= Things to do =
A) For each statement, decide whether the Smith chart text below supports it. Answer yes or no, and quote the deciding words from that text. (i) The grid's vertical lines become the blue constant-X arcs. (ii) Moving a quarter wavelength along a constant-|Γ| circle toward the source reaches a purely resistive impedance. (iii) The calculator version of the problem involves six transformations.
B) Proceed with the Smith chart text below, picking up right after its last sentence.

= Extract provided =
^^^^^^^^

The visual above is what the Möbius transform actually does: a Cartesian grid in the right half-plane (positive R, any X) becomes a family of circles inside the unit disk. The grid's vertical lines become the orange constant-R circles of the Smith chart. The grid's horizontal lines become the blue constant-X arcs. The transform is a stereographic projection of sorts — it folds the unbounded half-plane into a bounded disk in a way that preserves circles.

Reading the chart, geometrically

The typical RF design task: you have a load Z_L, you want to match it to Z₀, you have a stub of a fixed length to add. The procedure on a Smith chart is:

  1. Plot the normalised load. Compute z = Z_L / Z₀ (a dimensionless complex number). Find the point on the chart where the constant-R circle and the constant-X circle meet.
  2. Walk along a constant-|Γ| circle toward the source. A quarter wavelength lands you at a real impedance (purely resistive), with the same magnitude of mismatch.
  3. Add a stub in parallel — this is a movement along a constant-conductance circle (the chart is symmetric in impedance and admittance; the bottom half is the admittance Smith chart).
  4. Iterate: each element of the matching network is a rotation on the chart. The full network is a sequence of rotations landing at the origin.

On a properly drawn Smith chart, all of this reduces to: read the angle, draw an arc, read the angle, draw an arc. The math is being done visually.

The same problem on a calculator

A standalone calculation: rotate Γ by angle θ (line length ℓ), then find the impedance via Z = Z₀ (1+Γ)/(1−Γ), then convert to admittance via Y = 1/Z, then add a stub admittance, then convert back. The same procedure, six transformations, three or four complex divisions, every step susceptible to a sign error or a missing factor of two.

The chart collapses all of this to: one rotation, one point. The chart is a tool, but it is also a proof that the underlying operations are geometric.

^^^^^^^^

= Extracted information =

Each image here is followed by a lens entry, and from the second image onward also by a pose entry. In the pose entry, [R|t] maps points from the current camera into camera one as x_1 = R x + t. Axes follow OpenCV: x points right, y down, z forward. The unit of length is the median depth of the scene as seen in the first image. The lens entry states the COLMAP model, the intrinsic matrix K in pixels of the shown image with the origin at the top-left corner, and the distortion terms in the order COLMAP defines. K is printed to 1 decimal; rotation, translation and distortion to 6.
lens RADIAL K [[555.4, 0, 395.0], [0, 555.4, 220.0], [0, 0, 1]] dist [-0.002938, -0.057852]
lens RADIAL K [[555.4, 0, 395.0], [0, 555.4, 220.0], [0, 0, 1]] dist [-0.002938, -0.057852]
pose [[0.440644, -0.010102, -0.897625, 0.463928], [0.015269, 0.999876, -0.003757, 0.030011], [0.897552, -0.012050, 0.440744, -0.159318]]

^^^^^^^^

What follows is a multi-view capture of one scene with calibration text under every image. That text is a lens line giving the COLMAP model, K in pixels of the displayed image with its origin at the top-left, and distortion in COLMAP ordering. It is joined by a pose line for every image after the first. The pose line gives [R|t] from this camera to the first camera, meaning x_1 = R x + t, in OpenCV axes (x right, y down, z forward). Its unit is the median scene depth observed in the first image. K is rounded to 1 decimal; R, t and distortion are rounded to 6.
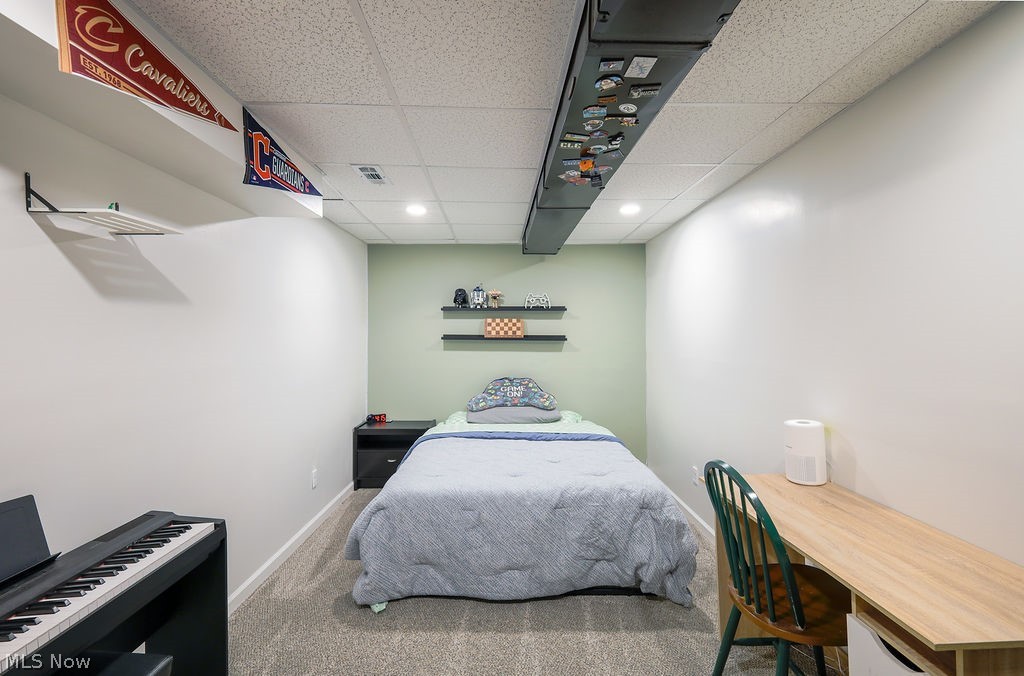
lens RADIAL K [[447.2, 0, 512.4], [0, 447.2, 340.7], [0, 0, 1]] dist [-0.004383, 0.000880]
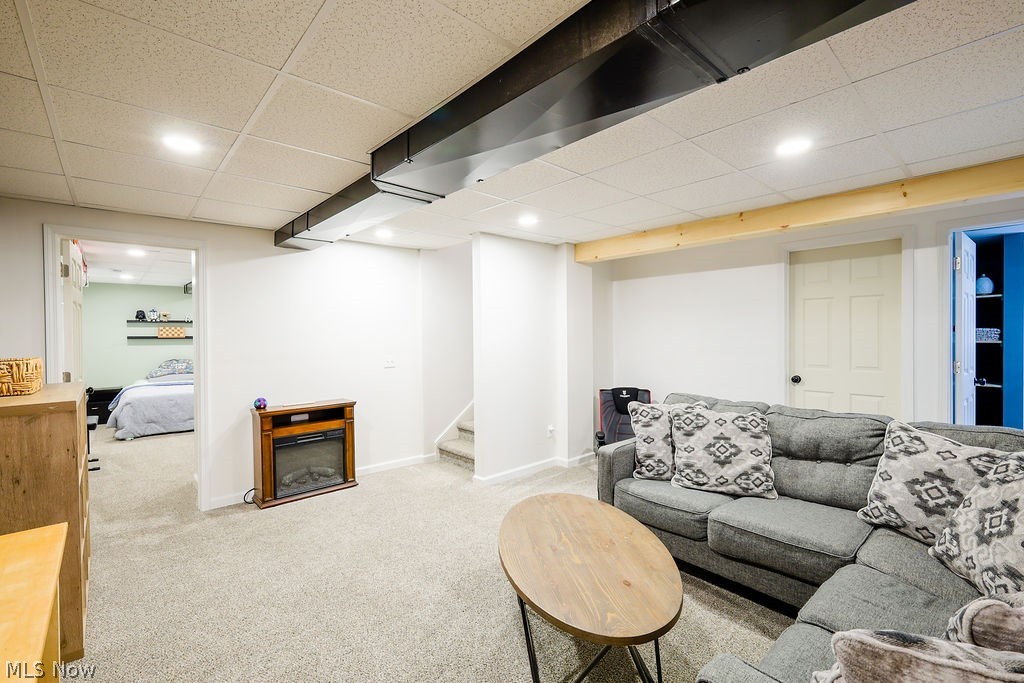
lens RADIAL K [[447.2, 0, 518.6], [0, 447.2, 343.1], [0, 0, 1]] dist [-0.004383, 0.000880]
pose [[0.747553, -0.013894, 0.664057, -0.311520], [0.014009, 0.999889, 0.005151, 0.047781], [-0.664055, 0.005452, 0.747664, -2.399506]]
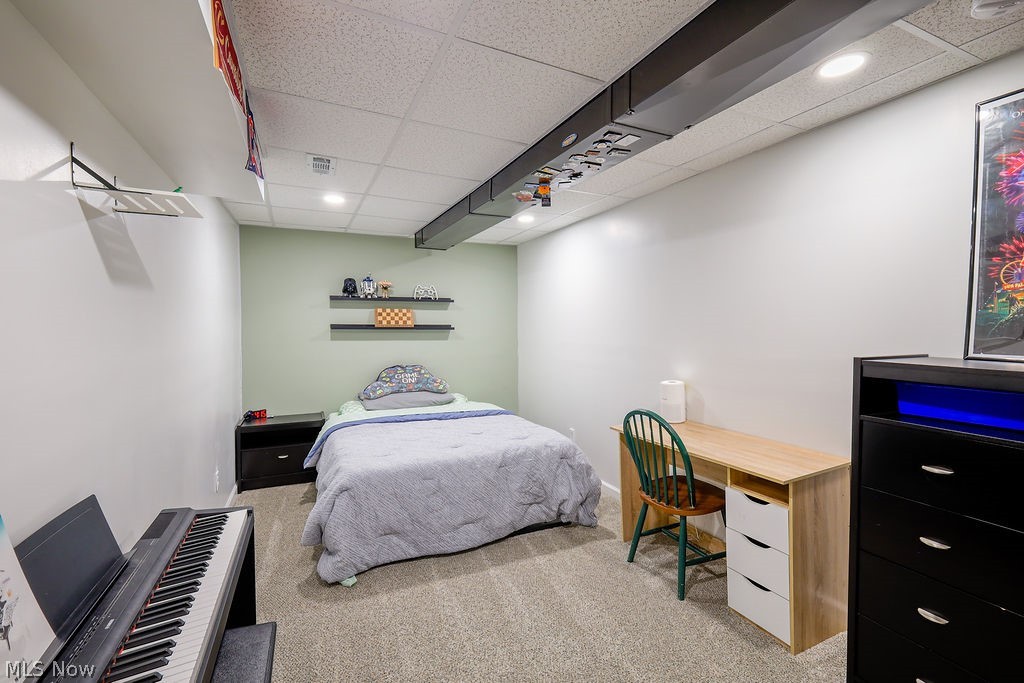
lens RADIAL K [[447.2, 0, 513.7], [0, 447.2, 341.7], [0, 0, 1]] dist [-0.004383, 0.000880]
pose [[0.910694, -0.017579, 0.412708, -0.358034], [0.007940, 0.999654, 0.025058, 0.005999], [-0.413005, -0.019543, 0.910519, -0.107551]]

^^^^^^^^

= Answer set =
A)
(i) No: "The grid's vertical lines become the orange constant-R circles of the Smith chart."
(ii) Yes: "A quarter wavelength lands you at a real impedance (purely resistive), with the same magnitude of mismatch."
(iii) Yes: "The same procedure, six transformations, three or four complex divisions"

B)
Why this post exists

The Smith chart is a teaching case for a broader truth: the easiest computations often hide the deepest geometry. A well-drawn picture can be both a faster tool and a deeper proof. The same pattern shows up in:

  • The Argand diagram, where a complex multiply becomes a rotation-and-scale
  • The S-parameter flow graph, where a feedback loop becomes a Mason's-rule summation drawn in circles
  • Thevenin/Norton equivalent circuits, where any linear two-terminal network becomes a point on the (R, I) plane

The lab at the top of this post is a playground for the chart's geometry — drag the controls, watch the Γ vector sweep, observe how the line length is just a rotation. The lab above the "Walking down the line" section uses the conformal grid to show the underlying Möbius transform in action, mapping a Cartesian grid onto the chart's circles. The two labs are the same math, drawn two ways: the chart as a tool, the grid as the transform.

Reading further

  • Pozar, Microwave Engineering, 4th ed. — chapter 3, the cleanest derivation of the Smith chart from the Möbius transform
  • Gonzalez, Microwave Transistor Amplifiers, 2nd ed. — chapter 2, the impedance/admittance symmetry treated as a stereographic projection
  • Apostol, Modular Functions and Dirichlet Series in Number Theory — chapter 2, the deeper geometry: the upper half-plane and the modular group. The Smith chart is the same construction in disguise.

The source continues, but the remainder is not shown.